For more information about tags, see Getting Started with Tags.

Application naming guidelines

Your application name (the value of ml_app) must start with a letter. It may contain the characters listed below:

  • Alphanumerics
  • Underscores
  • Minuses
  • Colons
  • Periods
  • Slashes

The name can be up to 200 characters long and contain Unicode letters (which includes most character sets, including languages such as Japanese).

Evaluations API

Use this endpoint to send evaluations associated with a given span to Datadog.

Endpoint
https://api./api/unstable/llm-obs/v1/eval-metric
Method
POST

Evaluations require a span_id and trace_id.

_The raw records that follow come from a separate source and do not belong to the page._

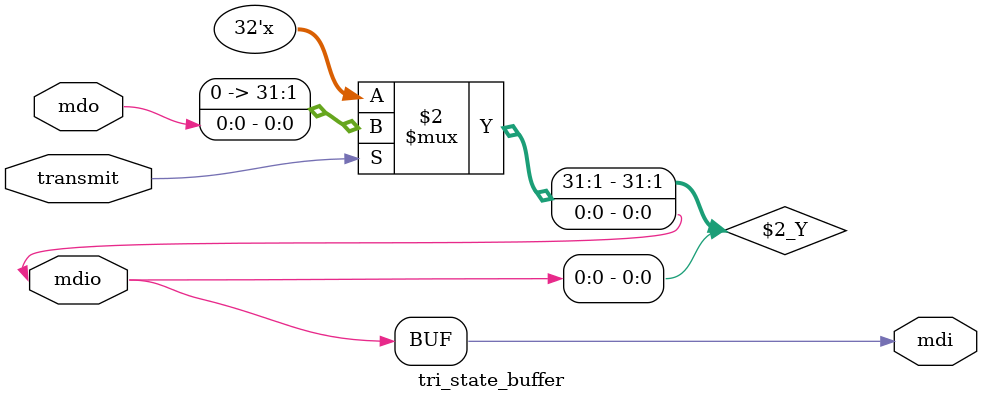
<source format=v>
module tri_state_buffer(
    input mdo, 
    input transmit,
    inout mdio,
    output mdi
);

assign mdio = transmit? mdo : 'bz;
assign mdi = mdio;

endmodule

</source>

  • If you are not using the LLM Observability SDK, send the span_id and trace_id that you used to create your target span.
  • If you are using the LLM Observability SDK, obtain the span_id and trace_id by finding your target span, and accessing the root_span.span_id and the root_span.trace_id attributes.

Request

Headers (required)

  • DD-API-KEY=<YOUR_DATADOG_API_KEY>
  • Content-Type="application/json"

Body data (required)

FieldTypeDescription
data [required]EvalMetricsRequestDataEntry point into the request body.
{
  "data": {
    "type": "evaluation_metric",
    "attributes": {
      "metrics": [
        {
          "span_id": "61399242116139924211",
          "trace_id": "13932955089405749200",
          "timestamp": 1609459200,
          "metric_type": "categorical",
          "label": "Sentiment",
          "categorical_value": "Positive"
        },
        {
          "span_id": "20245611112024561111",
          "trace_id": "13932955089405749200",
          "metric_type": "score",
          "label": "Accuracy",
          "score_value": 3
        }
      ]
    }
  }
}

Response

FieldTypeDescriptionGuaranteed
IDstringResponse UUID generated upon submission.Yes
metrics[EvalMetric]A list of evaluations.Yes
{
  "data": {
    "type": "evaluation_metric",
    "id": "456f4567-e89b-12d3-a456-426655440000",
    "attributes": {
      "metrics": [
        {
          "id": "d4f36434-f0cd-47fc-884d-6996cee26da4",
          "span_id": "61399242116139924211",
          "trace_id": "13932955089405749200",
          "timestamp": 1609459200,
          "metric_type": "categorical",
          "label": "Sentiment",
          "categorical_value": "Positive"
        },
        {
          "id": "cdfc4fc7-e2f6-4149-9c35-edc4bbf7b525",
          "span_id": "20245611112024561111",
          "trace_id": "13932955089405749200",
          "metric_type": "score",
          "label": "Accuracy",
          "score_value": 3
        }
      ]
    }
  }
}

API standards

Attribute

FieldTypeDescription
metrics [required][EvalMetric]A list of evaluations each associated with a span.

EvalMetric

FieldTypeDescription
IDstringEvaluation metric UUID (generated upon submission).
span_id [required]stringThe ID of the span that this evaluation is associated with.
trace_id [required]stringThe ID of the trace that this evaluation is associated with.
timestampint64A UTC UNIX timestamp representing the time the request was sent.
metric_type [required]stringThe type of evaluation: "categorical" or "score".
label [required]stringThe unique name or label for the provided evaluation .
categorical_value [required if the metric_type is “score”]stringA string representing the category that the evaluation belongs to.
score_value [required if the metric_type is “score”]numberA score value of the evaluation.
flaggedbooleanFlag content as inappropriate or incorrect.
annotationstringA generic string note about the provided evaluation.

EvalMetricsRequestData

FieldTypeDescription
type [required]stringIdentifier for the request. Set to evaluation_metric.
attributes [required][EvalMetric]The body of the request.